··· Provided records ···

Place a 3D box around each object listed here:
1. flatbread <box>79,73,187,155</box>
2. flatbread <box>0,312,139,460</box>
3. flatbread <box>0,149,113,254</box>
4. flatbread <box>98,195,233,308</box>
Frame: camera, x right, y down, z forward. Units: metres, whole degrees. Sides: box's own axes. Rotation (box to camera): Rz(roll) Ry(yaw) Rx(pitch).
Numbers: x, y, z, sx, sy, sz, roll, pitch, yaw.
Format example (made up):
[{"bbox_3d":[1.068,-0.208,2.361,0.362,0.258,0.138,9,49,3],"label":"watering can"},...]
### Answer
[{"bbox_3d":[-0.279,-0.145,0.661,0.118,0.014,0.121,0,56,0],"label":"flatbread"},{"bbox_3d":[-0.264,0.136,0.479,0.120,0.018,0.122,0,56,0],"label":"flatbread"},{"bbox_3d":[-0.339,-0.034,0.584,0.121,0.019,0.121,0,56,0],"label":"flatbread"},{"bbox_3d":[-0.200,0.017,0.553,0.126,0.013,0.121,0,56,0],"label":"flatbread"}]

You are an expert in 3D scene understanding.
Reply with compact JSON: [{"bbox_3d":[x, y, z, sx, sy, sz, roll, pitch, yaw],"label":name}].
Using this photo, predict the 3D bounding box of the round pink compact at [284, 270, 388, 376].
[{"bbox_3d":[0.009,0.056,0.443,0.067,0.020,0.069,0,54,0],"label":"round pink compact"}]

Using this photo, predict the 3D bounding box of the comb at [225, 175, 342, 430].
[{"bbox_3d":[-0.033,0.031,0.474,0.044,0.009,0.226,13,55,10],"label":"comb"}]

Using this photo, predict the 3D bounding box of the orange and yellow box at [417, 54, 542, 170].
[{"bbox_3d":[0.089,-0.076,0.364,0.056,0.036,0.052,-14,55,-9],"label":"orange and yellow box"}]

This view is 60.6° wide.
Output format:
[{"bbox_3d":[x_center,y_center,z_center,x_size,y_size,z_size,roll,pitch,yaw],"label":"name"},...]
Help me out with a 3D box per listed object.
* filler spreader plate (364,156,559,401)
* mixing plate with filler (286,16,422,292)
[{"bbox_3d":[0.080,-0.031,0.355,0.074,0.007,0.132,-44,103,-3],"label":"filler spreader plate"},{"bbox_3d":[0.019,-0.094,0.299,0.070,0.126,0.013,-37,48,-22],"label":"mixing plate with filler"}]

···

Retype the lines above without alteration. The first is the one containing "Help me out with a 3D box per listed object.", and the last is the final line of the data.

Help me out with a 3D box per listed object.
* filler spreader plate (364,156,559,401)
* mixing plate with filler (286,16,422,292)
[{"bbox_3d":[0.080,-0.031,0.355,0.074,0.007,0.132,-44,103,-3],"label":"filler spreader plate"},{"bbox_3d":[0.019,-0.094,0.299,0.070,0.126,0.013,-37,48,-22],"label":"mixing plate with filler"}]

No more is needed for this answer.